*Task objective*. All lines from the one with "#### Strengthening Japan’s" through the last are to be given again exactly as they stand in the data below, and only those.
=======
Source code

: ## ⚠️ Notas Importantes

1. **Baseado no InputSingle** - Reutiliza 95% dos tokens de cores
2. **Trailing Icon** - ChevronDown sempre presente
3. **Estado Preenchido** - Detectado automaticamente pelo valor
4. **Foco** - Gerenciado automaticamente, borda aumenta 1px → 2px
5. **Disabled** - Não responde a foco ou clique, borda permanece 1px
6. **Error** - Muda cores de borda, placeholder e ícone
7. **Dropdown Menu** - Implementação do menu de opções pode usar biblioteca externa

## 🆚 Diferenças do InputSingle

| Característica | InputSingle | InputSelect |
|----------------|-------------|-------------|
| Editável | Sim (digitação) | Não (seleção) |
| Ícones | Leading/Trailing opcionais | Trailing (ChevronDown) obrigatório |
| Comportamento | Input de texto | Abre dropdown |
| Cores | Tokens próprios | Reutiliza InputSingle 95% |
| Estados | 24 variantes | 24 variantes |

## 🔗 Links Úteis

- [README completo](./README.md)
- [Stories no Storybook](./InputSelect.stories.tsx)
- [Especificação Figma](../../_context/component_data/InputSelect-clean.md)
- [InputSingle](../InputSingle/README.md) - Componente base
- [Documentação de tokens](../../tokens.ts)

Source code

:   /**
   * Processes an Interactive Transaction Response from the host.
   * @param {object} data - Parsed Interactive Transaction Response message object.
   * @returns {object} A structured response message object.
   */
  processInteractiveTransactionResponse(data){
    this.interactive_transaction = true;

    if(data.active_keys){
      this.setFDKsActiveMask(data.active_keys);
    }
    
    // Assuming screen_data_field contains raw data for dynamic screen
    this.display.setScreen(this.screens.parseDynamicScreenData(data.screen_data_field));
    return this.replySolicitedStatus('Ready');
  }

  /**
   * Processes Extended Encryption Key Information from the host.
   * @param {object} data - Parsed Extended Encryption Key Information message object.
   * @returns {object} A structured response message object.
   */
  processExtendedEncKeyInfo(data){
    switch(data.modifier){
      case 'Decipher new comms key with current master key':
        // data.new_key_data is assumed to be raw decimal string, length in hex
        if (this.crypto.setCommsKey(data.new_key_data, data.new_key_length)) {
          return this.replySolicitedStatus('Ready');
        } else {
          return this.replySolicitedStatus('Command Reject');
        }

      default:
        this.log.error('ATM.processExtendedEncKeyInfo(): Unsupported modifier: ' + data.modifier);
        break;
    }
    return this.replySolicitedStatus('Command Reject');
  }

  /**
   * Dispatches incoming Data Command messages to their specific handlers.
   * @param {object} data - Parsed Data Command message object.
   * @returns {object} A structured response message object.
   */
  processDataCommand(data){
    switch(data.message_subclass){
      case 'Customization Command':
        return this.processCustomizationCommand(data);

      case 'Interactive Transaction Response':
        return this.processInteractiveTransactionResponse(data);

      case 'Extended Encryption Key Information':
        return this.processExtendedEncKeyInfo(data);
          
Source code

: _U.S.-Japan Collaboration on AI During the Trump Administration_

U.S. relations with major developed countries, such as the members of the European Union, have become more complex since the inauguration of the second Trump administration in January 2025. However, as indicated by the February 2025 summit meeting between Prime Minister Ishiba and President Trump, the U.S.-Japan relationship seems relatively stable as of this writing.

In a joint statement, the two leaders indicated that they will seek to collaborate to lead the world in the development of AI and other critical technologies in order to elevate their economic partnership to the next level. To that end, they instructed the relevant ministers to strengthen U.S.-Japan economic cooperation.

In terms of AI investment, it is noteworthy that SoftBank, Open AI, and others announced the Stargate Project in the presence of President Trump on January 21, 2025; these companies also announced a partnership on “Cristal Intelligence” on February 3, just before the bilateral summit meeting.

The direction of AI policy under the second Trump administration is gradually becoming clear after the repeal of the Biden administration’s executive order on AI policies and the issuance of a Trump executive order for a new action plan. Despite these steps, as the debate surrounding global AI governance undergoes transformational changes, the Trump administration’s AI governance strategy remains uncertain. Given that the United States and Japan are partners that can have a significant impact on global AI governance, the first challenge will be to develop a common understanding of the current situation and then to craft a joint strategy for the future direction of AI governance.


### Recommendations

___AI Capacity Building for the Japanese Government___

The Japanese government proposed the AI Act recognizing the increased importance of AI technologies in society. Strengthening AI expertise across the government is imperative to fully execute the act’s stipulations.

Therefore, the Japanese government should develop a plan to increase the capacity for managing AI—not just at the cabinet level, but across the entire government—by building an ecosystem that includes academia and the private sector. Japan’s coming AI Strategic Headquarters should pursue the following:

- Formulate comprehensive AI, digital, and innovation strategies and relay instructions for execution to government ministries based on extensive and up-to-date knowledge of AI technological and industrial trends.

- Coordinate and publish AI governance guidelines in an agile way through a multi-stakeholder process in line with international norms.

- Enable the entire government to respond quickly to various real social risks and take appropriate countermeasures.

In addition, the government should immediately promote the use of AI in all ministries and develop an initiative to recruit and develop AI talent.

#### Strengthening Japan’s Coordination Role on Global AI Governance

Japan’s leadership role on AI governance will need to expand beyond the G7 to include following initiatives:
=======
*Task output*.
#### Strengthening Japan’s Coordination Role on Global AI Governance

Japan’s leadership role on AI governance will need to expand beyond the G7 to include following initiatives:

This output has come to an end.